Wie andere frühe Konzertmitschnitte – etwa mit dem Orchester aus Turin – liefern sie – in komplettem Kontrast zu den späten Münchner Aufnahmen – einen spannenden Einblick in die Anfangszeit des Dirigenten, "in der er als temperamentvoller Feuerkopf sein Publikum in Begeisterung versetzte", wie Audite im Pressetext unterstreicht.
Doch diese drei CDs haben noch eine andere Attraktivität: das ausgefallene Repertoire, mit dem dem Berliner Publikum Alternativen zum arg strapazierten deutschen Kernrepertoire geboten wurden und auch entartete Musik wieder zu Gehör gebracht wurde. Mit Heinz Tiessen und Reinhard Schwarz-Schilling wird an zwei deutsche Komponisten erinnert, die heute völlig vergessen sind.
Die Bänder wurden hervorragend restauriert. Der Herausgeber erklärt aber, das tiefe Brummen, das an manchen Stellen zu hören sei, sei kein Bandfehler, sondern das Geräusch der Flugzeuge, die sich über dem Titania-Palast im Landeanflug (oder Start) auf den Flughafen Tempelhof befanden. Somit wurde die Berliner Luftbrücke Teil dieser Celibidache-Edition.
Gershwins 'Rhapsody in Blue' macht den Auftakt auf CD 2, mehr 'strammer Max' als Jazzsymphonik, danach folgt eine fulminante 'Rhapsodie Espagnole' von Ravel, und das Highlight dieser Platte ist Busonis tief ausgelotetes und packendes intensiv dargebotenes Violinkonzert.
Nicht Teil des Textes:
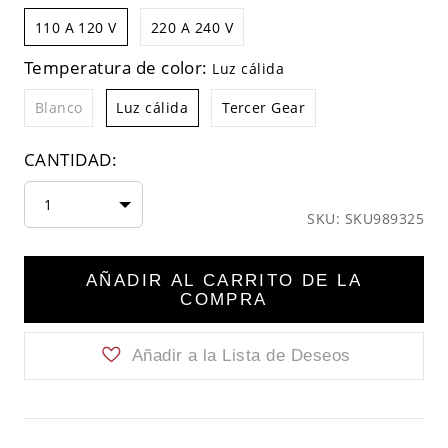
110 A 120 V
220 A 240 V
Temperatura de color:
Luz cálida
Blanco
Luz cálida
Tercer Gear
CANTIDAD:
1
SKU: SKU989325
AÑADIR AL CARRITO DE LA
COMPRA
Añadir a la Lista de Deseos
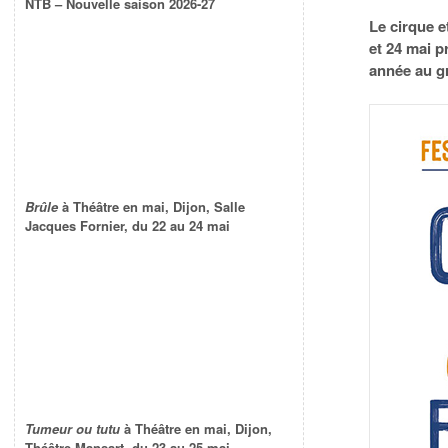
NTB – Nouvelle saison 2026-27
Le cirque e
et 24 mai p
année au g
Brûle
à Théâtre en mai, Dijon, Salle
Jacques Fornier, du 22 au 24 mai
Tumeur ou tutu
à Théâtre en mai, Dijon,
Théâtre Mansart, du 23 au 25 mai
Celibidache und Gerhard Puchelt pumpen viel Energie in ein verspielt dargebotenes Klavierkonzert von Paul Hindemith, genau wie Harald Genzmers Klarinettenkonzert unter Celibidaches vitaler Leitung aufblüht.
Im Ballett 'Appalachian Spring' findet Celibidache so gut den Americana-Ton, dass man nur gespannt und vergnügt zuhören kann.
Eine bereichernde Entdeckung ist die dritte CD mit den Werken Heinz Tiessens, dem Kompositionslehrer von Sergiu Celibidache. Die dramatische, klangmalerische Hamlet-Suite setzt der Dirigent genau so unter Hochspannung wie die einfallreich komponierte, suggestive Salambo -Suite.